3. Give us serious, adult facts upon which we can base a wise vote on the FBA. And by "facts" we don't mean lame explanations like "nobody is home anymore to be reached and thus we have to start a school to reach people" (what research did you base that on, anyways?) like you did this past Sunday night (click here for this beauty), or that by having an FBA you'll be able to be have FBA grads run up to you at airports and restaurants to congratulate you for starting a school. Surely you've done some market research to see what capacity there is in the existing Christian schools in Jacksonville, what their target students are by denomination and income, tuition costs, and perhaps some research to find the level of interest within our church and the community for a Baptist, Christian school downtown. If you haven't perhaps the Director of Special Projects, or the A-Group can do this. Surely you've talked to other schools in town to get an idea of projected demand growth for Christian schools - what have you found?
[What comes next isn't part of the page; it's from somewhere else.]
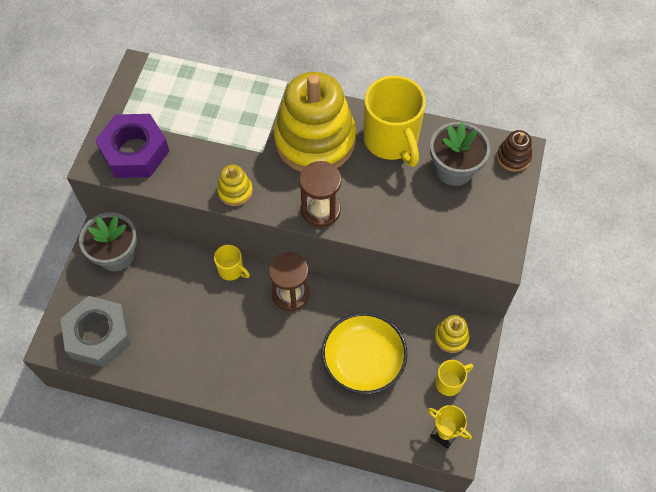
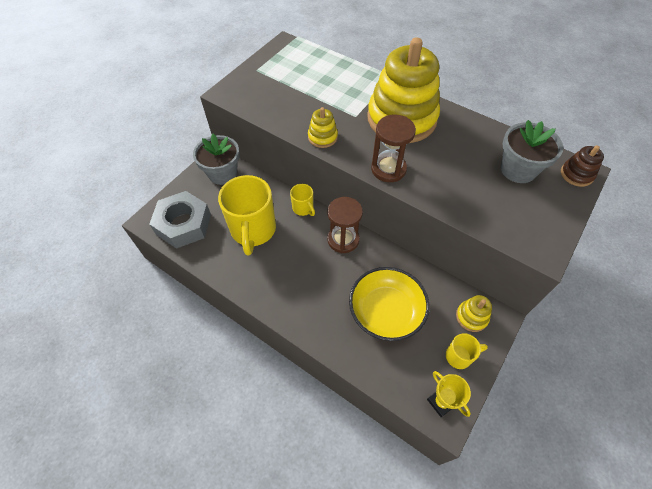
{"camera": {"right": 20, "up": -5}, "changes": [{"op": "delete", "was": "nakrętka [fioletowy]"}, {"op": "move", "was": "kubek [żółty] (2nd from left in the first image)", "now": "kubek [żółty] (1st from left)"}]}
4. Bring in a serious expert on Christian schools who can talk to us about pros and cons, benefits and costs, of starting a school. Don't bring in some man whose recent notoriety is for telling parents they are disobedient for sending their kids to public schools. You said Sunday 11/25 that you were having Ed Gamble in on 11/28 to "talk to us about having a school in Jacksonville." That was not what Mr. Gamble did (as the Watchdog correctly predicted beforehand here on this blog). He didn't talk to us about having a school in Jacksonville, but instead talked about the importance of Christian education in general (about which most of us understand already!). Very little of what he said has any direct relevance to OUR situation of deciding as a corporate body to start a Christian school or not. Some of us might completely agree with Mr. Gamble's assessment that parents should not put their kids in public schools but instead private Christian schools, but at the same time NOT believe its the right thing for our church at this time to start a school. Mr. Gamble addressed the question: "How Important is Christian Education", while we are trying to answer: "Is now the right time for us to start a Christian school." Big difference between the two. So give us some facts. Sell us on the idea. Maybe even let the chair person of the school committee (is that Dave Bristowe also?) you've formed speak to us about pros and cons...about the costs in terms of dollars out of budget, possible impacts on other ministry areas, etc.
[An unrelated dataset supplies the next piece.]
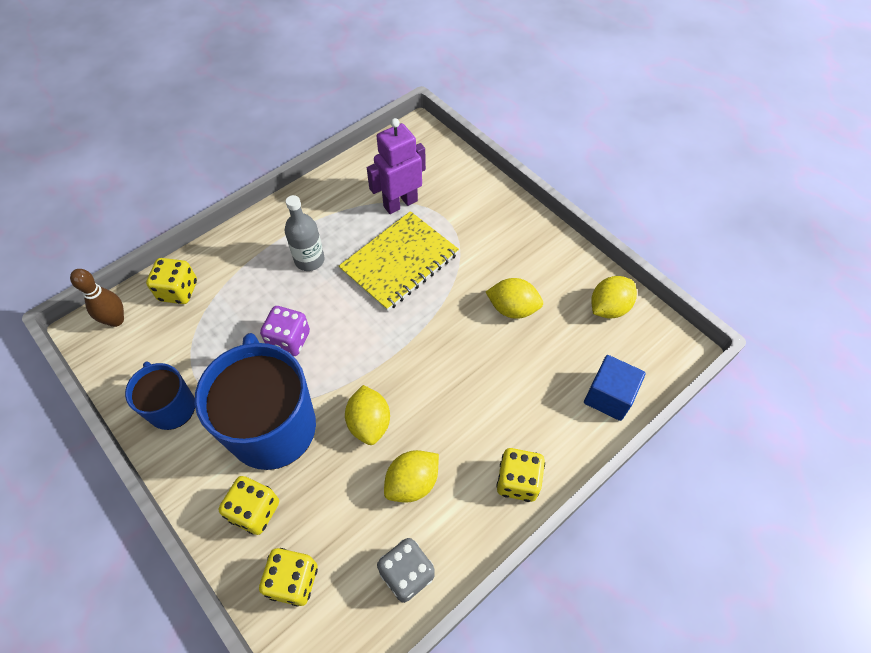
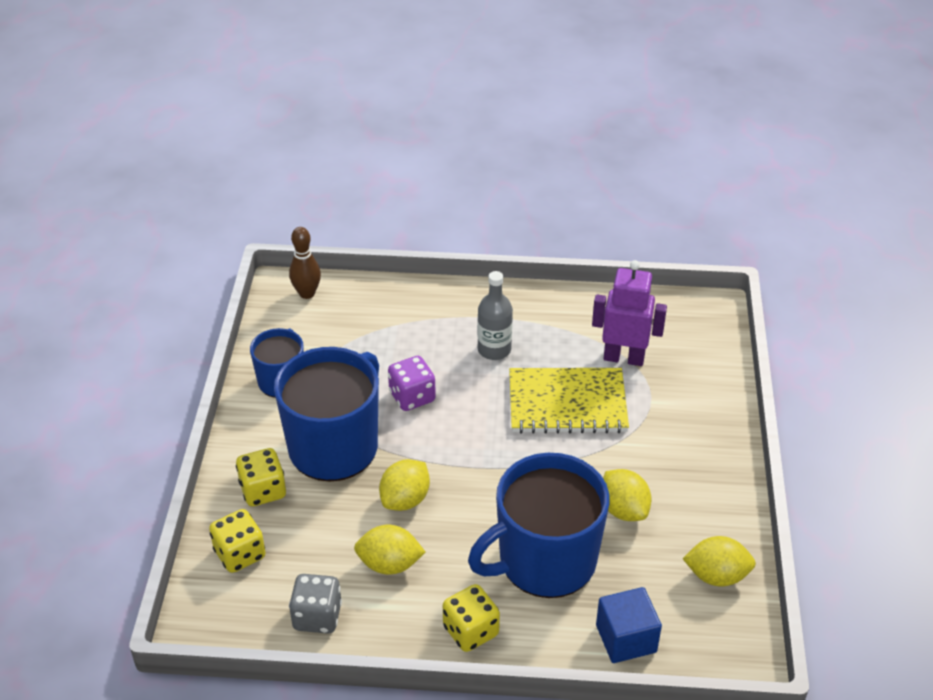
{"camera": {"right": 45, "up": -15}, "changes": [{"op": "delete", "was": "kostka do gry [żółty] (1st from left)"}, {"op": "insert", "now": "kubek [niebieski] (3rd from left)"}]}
There you go Mac. You might still get the gullible sheep of FBC Jax to give you the green light for the FBA next Wednesday. But there will be a sizable group that will vote No, and a growing number who have a distrust of your leadership unless you undo the stunt you pulled on Wednesday November 28, 2007, at First Baptist Church of Jacksonville, Florida. One of the best churches in America as you said last weekend, but certainly not the most stupid.